Q: How many 3-digit numbers (in base 10, with no leading zero) when add with 497, the digit of the sum is exactly reverse with the digit of the original number.
====
Any hints are appreciated.
Thanks in advance.
Hello, yutiwu!
As written, the problem has no solution.
I must assume that there is a typo . . .
How many 3-digit numbers (in base 10, with no leading zero) when added to 495,
the digits of the sum is exactly reverse with the digit of the original number.

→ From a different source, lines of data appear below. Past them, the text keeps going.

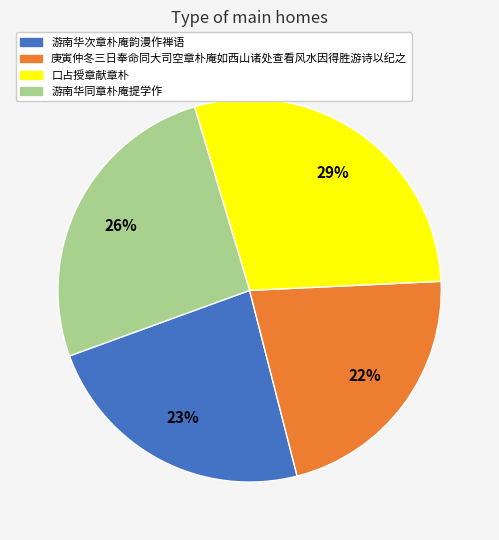

What percentage is the 游南华同章朴庵提学作 slice, to the nearest percent?

26%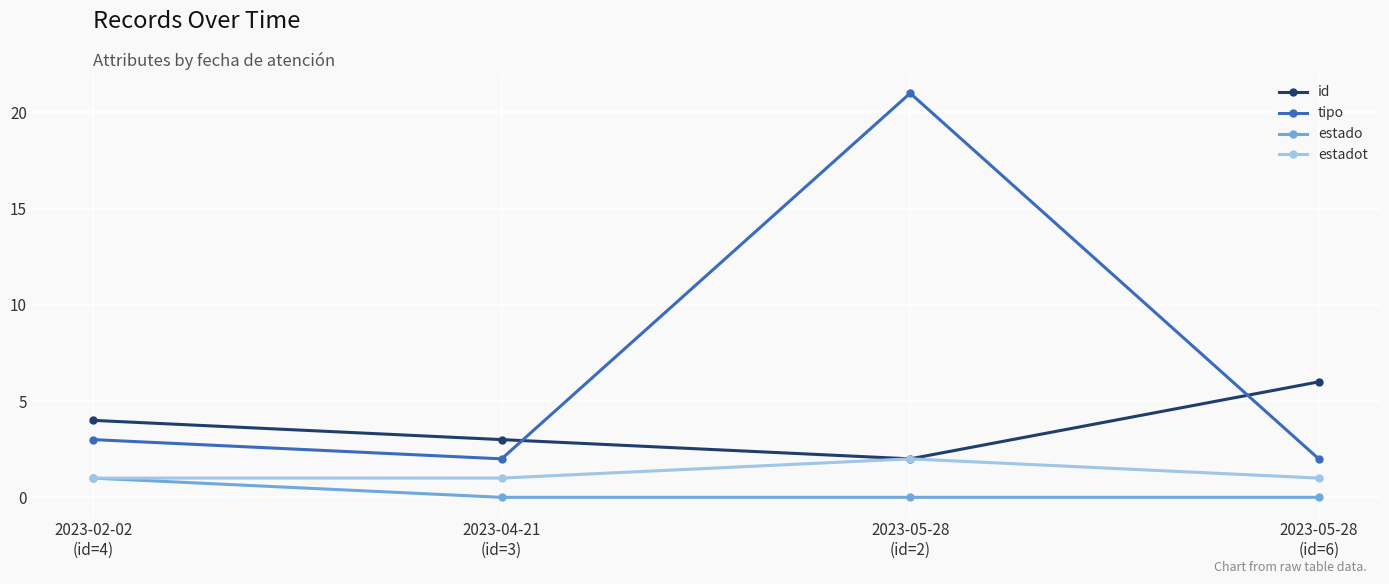

The tipo series shows 3 at 2023-02-02
(id=4). True or false?

True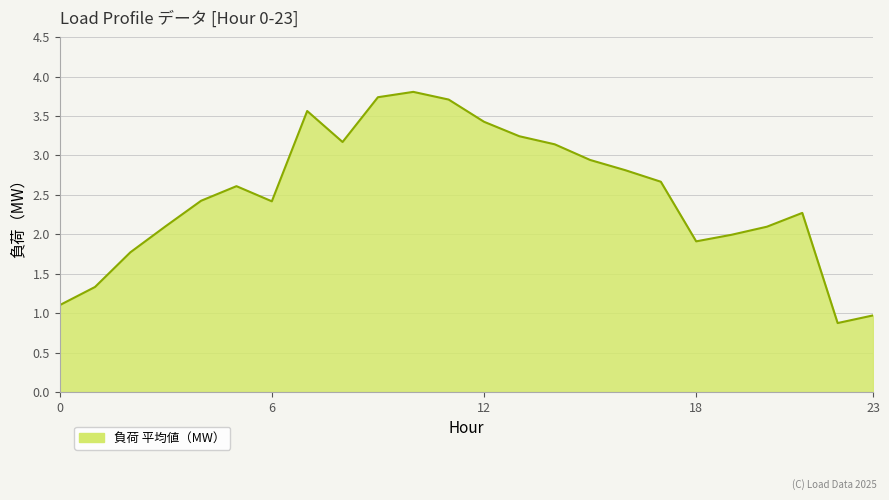

What is the minimum value shown in the chart?

0.9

The original number is: .$\displaystyle N \:=\:100a + 10b + c$
Its reversal is: .$\displaystyle N^* \:=\:100c + 10b + a$
We are told: .$\displaystyle N + 495 \:=\:N^*$
We have: .$\displaystyle 100a + 10b + c + 495 \:=\:100c + 10b + a \quad\Rightarrow\quad 495 \:=\:99c - 99a $
. . . . . . . . $\displaystyle 99(c-a) \:=\:495 \quad\Rightarrow\quad c-a \:=\:5$
There are 4 choices: .$\displaystyle \begin{array}{cc} a & c \\ \hline 1 & 6 \\ 2 & 7 \\ 3 & 8 \\ 4 & 9 \end{array}$
And $\displaystyle b$ can be any of the 10 available digits.
Therefore, there are 40 such numbers.
Thanks man, Soroban! That actually cleared my doubts.
Hmm, a typo, eh.
I kindna figure it out somewhere along the line when I'm coming out with a solution.
But, well, since it is question for my assignment, I guess I'll put a statement to prove it has no real answers till I can reconfirm the question from my lecturer.